A few journeys and experiences in life have such a gargantuan affect on a person's perspective and outlook on a multitude of concepts that were ingrained, not by anyone in particular and without any specific intentions in mind but just due to the natural flow of life. This past month has been such an amazing journey for me personally. Bitten by an imp of nostalgia! The best part about the whole experience has been that the emotional whirlwind that has accompanied it was totally unexpected.
I visited Pakistan in September 2014 after approximately 4 years seeing many a hardship, ups and downs, and laughter and glee on shores afar. It was an absolutely amazing trip with Ahmed meeting his grandparents for the first time ever, experiencing that overwhelming vibe of reassurance and fulfillment from the General, seeing my mother who at one time had become extremely fragile, emotionally and physically, as hands-down the smartest and wisest of the family and pretty much the sole reason why we've survived as a unit these past 39 years and the penultimate ending to the trip with the whole family reuniting after almost a decade when Umar decided to tarry down for a 10 day getaway.
While there, it occurred to me to inquire about where all our family photographs were. One thing that I've found lacking in Australia is that visual connection to my past, and especially now that we've been blessed with Ahmed, the void and it's gaping existence had become vast bordering on being dreadful and hurting. Anyway, fortunately I found all of them stacked and rusting away in Dad's old file cabinets; standard 32-leaflet photo albums, innumerable black and white pictures with groggy hand writing at on their backs - attempts at upholding a fading family history - and decorative photo albums. These were pictures dating back to the 40's up till the dawn of digital cameras in my family in 2004-05. All in all, we're talking about 2935 pictures encompassing the evolution and progression of my family through the toughest of times to where we are now. Alhamdulilah, Allah has been very kind to us! I wasn't really aware of the magnitude of the task I was undertaking i.e. digitizing the entire family photographic catalogue - a job for which studios charge thousands of dollars; business idea for my budding entrepreneur friends right there!
So, it's taken me almost a month and a half to complete the entire scanning process. This has been by far the most fulfilling and satisfying job that I've ever committed to, and achieved. Safe to say that I've lived my parents' lives through pictures. From pictures encompassing my father's life before marriage, the insight into which has been utterly special - shots that reiterate the importance and potential of following one's dreams and the relentless efforts in achieving them; he is a living embodiment of this sentiment - to his subsequent marriage to Mama and setting sail to their journey together into a world filled with uncertainty and challenges unforeseen, I've had a very real glimpse into it all.
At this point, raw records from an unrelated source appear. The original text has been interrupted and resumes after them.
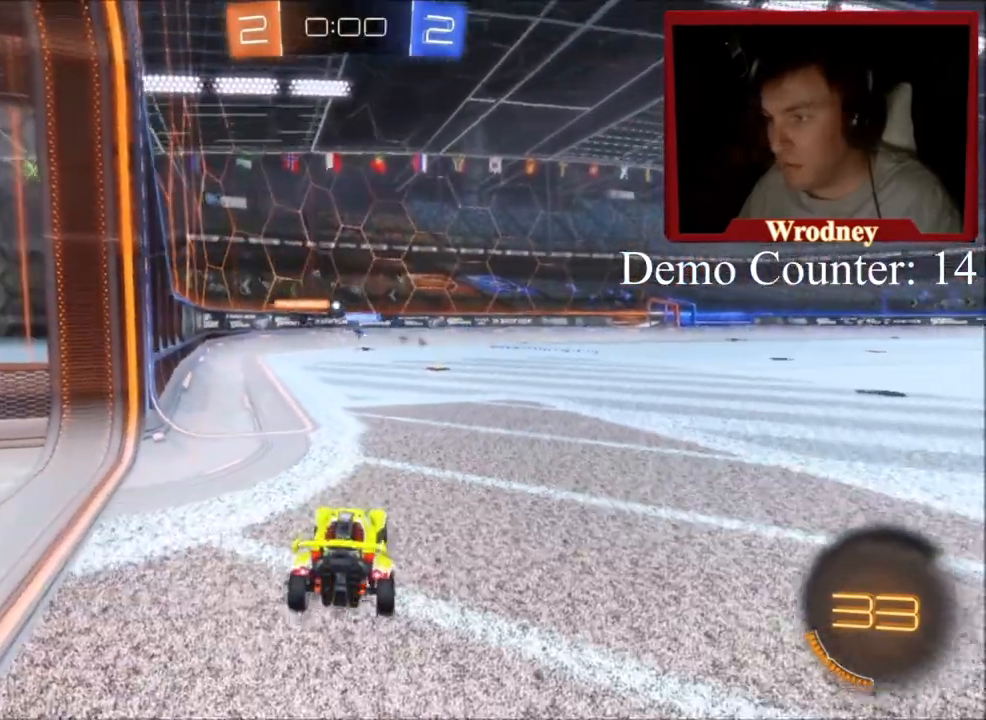
{"buttons": ["X", "R2"], "left_stick": "center", "right_stick": "center", "events": [[401, "left_stick", "center"], [467, "X", "down"]]}
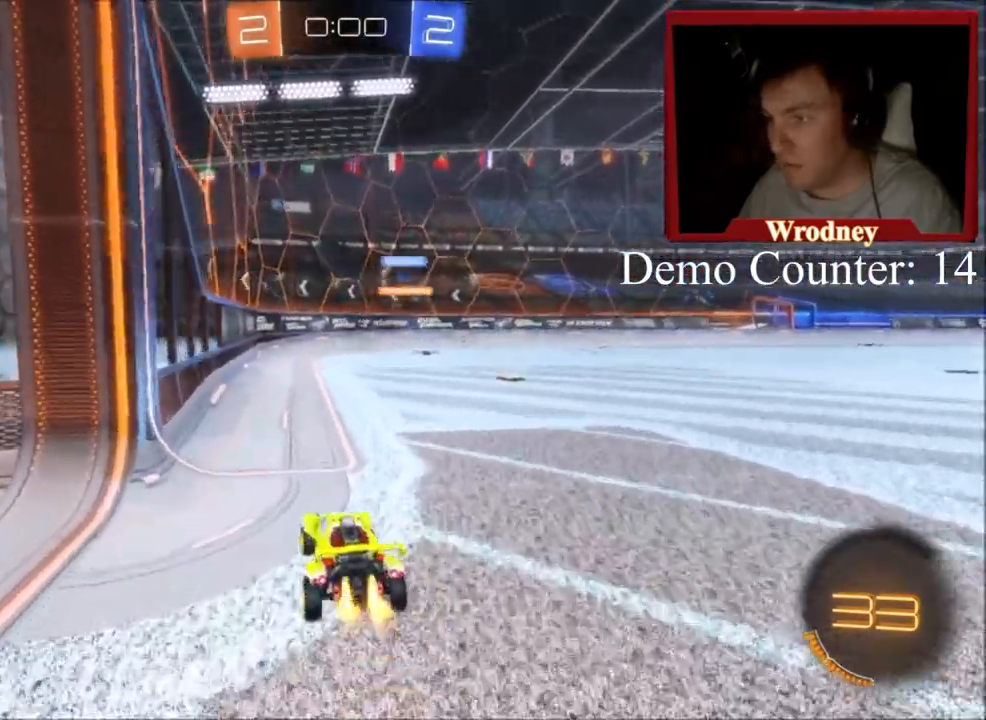
{"buttons": ["X", "R2"], "left_stick": "up-left", "right_stick": "center", "events": [[33, "left_stick", "up-left"]]}
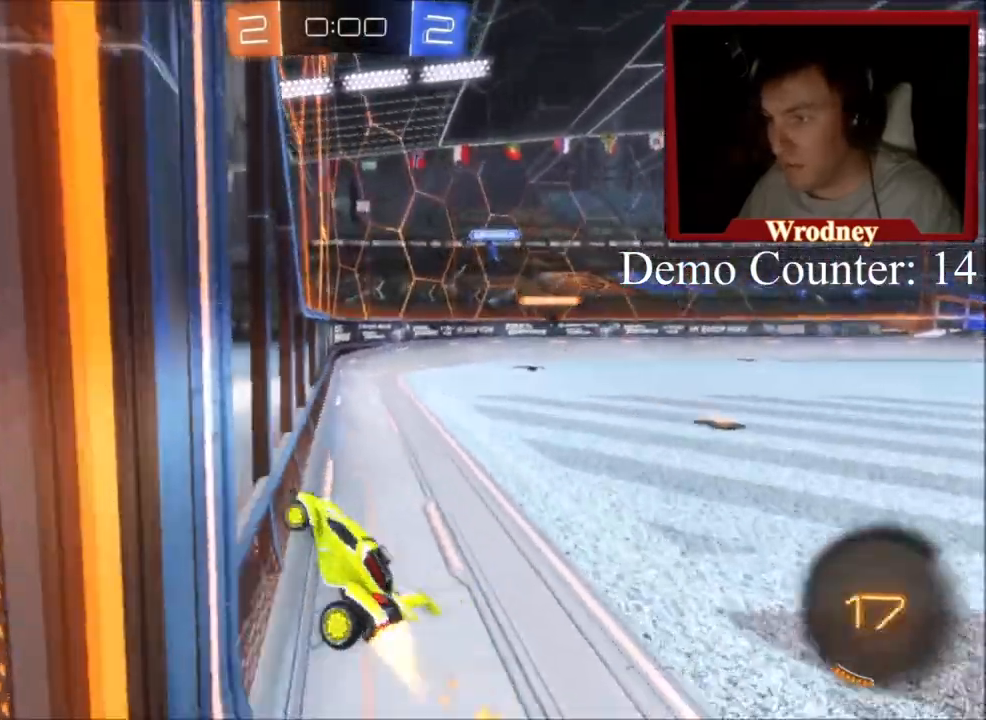
{"buttons": ["X", "R2"], "left_stick": "right", "right_stick": "center", "events": [[34, "left_stick", "center"], [234, "left_stick", "right"], [367, "left_stick", "center"], [434, "left_stick", "right"]]}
As children, I don't think we're ever able to relate to our parents. We only ever see them as these grown-up super-humans capable of fixing any and every ailment faced; the thought of them being children or teenagers at one point at time in their lives doesn't even begin to cross our minds - that's the level of our self-indulgence and preoccupation with ourselves, or that's just being human I guess. The impotence of not being able to relate to their (parents) lives is one of the biggest reasons children grow up with deep antipathy and grievances directed towards them; it's plain simple intentions misconstrued - if they did screw-up, I'm pretty sure it wasn't out of malice.
This gig has molded a different nerve in me. I'm not sure how but there is a foreign presence which wasn't there earlier. Maybe time and further reflection will iron out the incomprehensible elements in my thought process, or not. No matter what, I'll forever hold whatever I've gained out of gazing into my family's past very dear. I've become overwhelmingly emotional throughout my journey and definitely have shed a tear or two in the process, rest assured not out of sadness even though it did accompany a certain brand of melancholy, but purely out of joy and elation seeing my parents' dreams gain opacity albeit hiccups but then where's the fun without the crippling family histrionics!
My source of enlightenment has been a month long scanning of pictures. By the time Ahmed grows up, he'll have absolutely no connection with my life in Pakistan in a very similar fashion to how I didn't have a clue of what my father's life had been like until I started this crazy task. So basically, this laborious lugging around has been in hopes of preserving family history in order to give an insight in to our roots to the cubs of the family when they come of age and if ever they'd be inclined towards garnering some sort of understanding of our origins.
There's nothing more than I'd like to tell my parents that they've done an absolute gem of a job at raising me and providing me with the best of opportunities so that I could somehow come into my own - thank you for everything Mama and Abu, I love you.